An IFA has been unsuccessful in his attempt to salvage more than £200,000 in commission from Aviva after the company he had advised moved its employees to a new pensions platform ending his services.
In a High Court decision from January, Judge Halliwell dismissed the adviser’s claim against provider Aviva and the company he had advised, saying he could not find any breach of contract and therefore Aviva was right to claw back £204,392 in commission.
Richard Wales, an independent financial adviser whose firm goes by the name Selective Investment Services, sought to recover £204,392 in commission for his services when advising property management firm CBRE on its workplace pension.
With Mr Wales’ advice, CBRE’s employees were placed into a workplace pension scheme with Aviva in 1999, which then paid commission on the pension contributions.
However, commission was not paid directly to Mr Wales as he was an appointed representative of DBS Financial Management which was subsequently bought by Sesame.
Aviva paid the commission directly to these firms which then gave Mr Wales a share of the amounts they received.
Mr Wales’ dispute came after CBRE made the decision to move its employees to a new pensions platform and terminate his services following the introduction of auto-enrolment.
Following these rules changes were also made to the charging structure to restrict or eliminate commission based schemes and allow for better transparency.
The judgment stated: “By 2011, Mr Wales was aware of much of the planned statutory change and understood this was likely to mean the old commission based schemes would be brought to an end and it would become necessary for independent financial advisers to move to fees based models or remuneration schemes based on a percentage of the funds under their management.”
Once the employees were moved to a new scheme Aviva no longer had to pay Mr Wales commission under the original arrangements.
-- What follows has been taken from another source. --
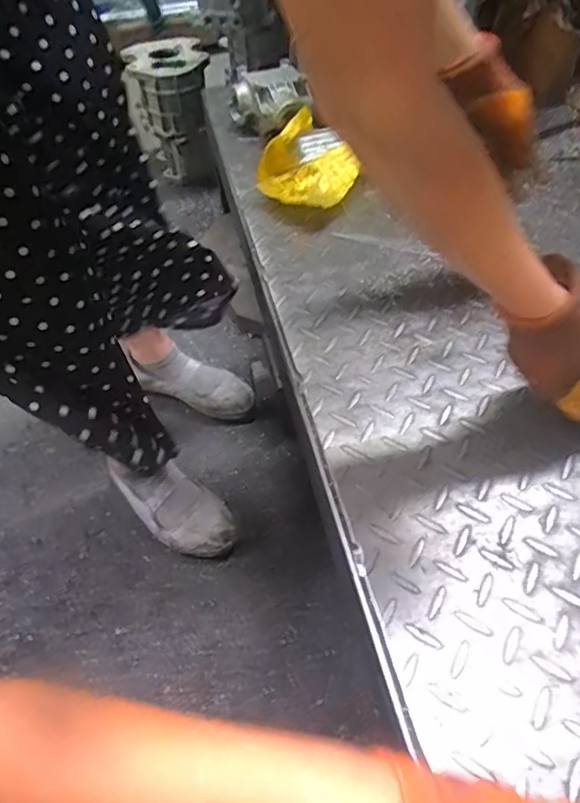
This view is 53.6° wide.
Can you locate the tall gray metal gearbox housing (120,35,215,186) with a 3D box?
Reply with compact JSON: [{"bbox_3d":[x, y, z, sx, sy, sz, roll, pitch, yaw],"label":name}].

And as it had paid Mr Wales in advance, Aviva sought to claw back £204,392 in payments.
Mr Wales argued that Aviva was under a contractual obligation to pay him commission.
But Judge Halliwell said it was understood that Mr Wales’ would be paid from the payment of the pension contributions and that if contributions ceased for whatever reason his commission would also stop.
Judge Halliwell said: “By the same logic, commission paid in advance of such contributions would be clawed back if the contributions never materialised.
"By advancing a claim to such commission, Mr Wales challenges the contractual basis on which he was remunerated.”
He concluded the claims against Aviva and CBRE should be dismissed.
Judge Halliwell said: “[Mr Wales] has failed to establish his claim against CBRE, whether for breach of contract or otherwise. Any such claim is fundamentally inconsistent with the conditions on which he was engaged to provide services.
“Mr Wales's claims against Aviva fail on the basis that Mr Wales and Aviva did not enjoy a contractual relationship with one another and, in the hypothetical event they did, I am not satisfied Aviva has committed an actionable breach.”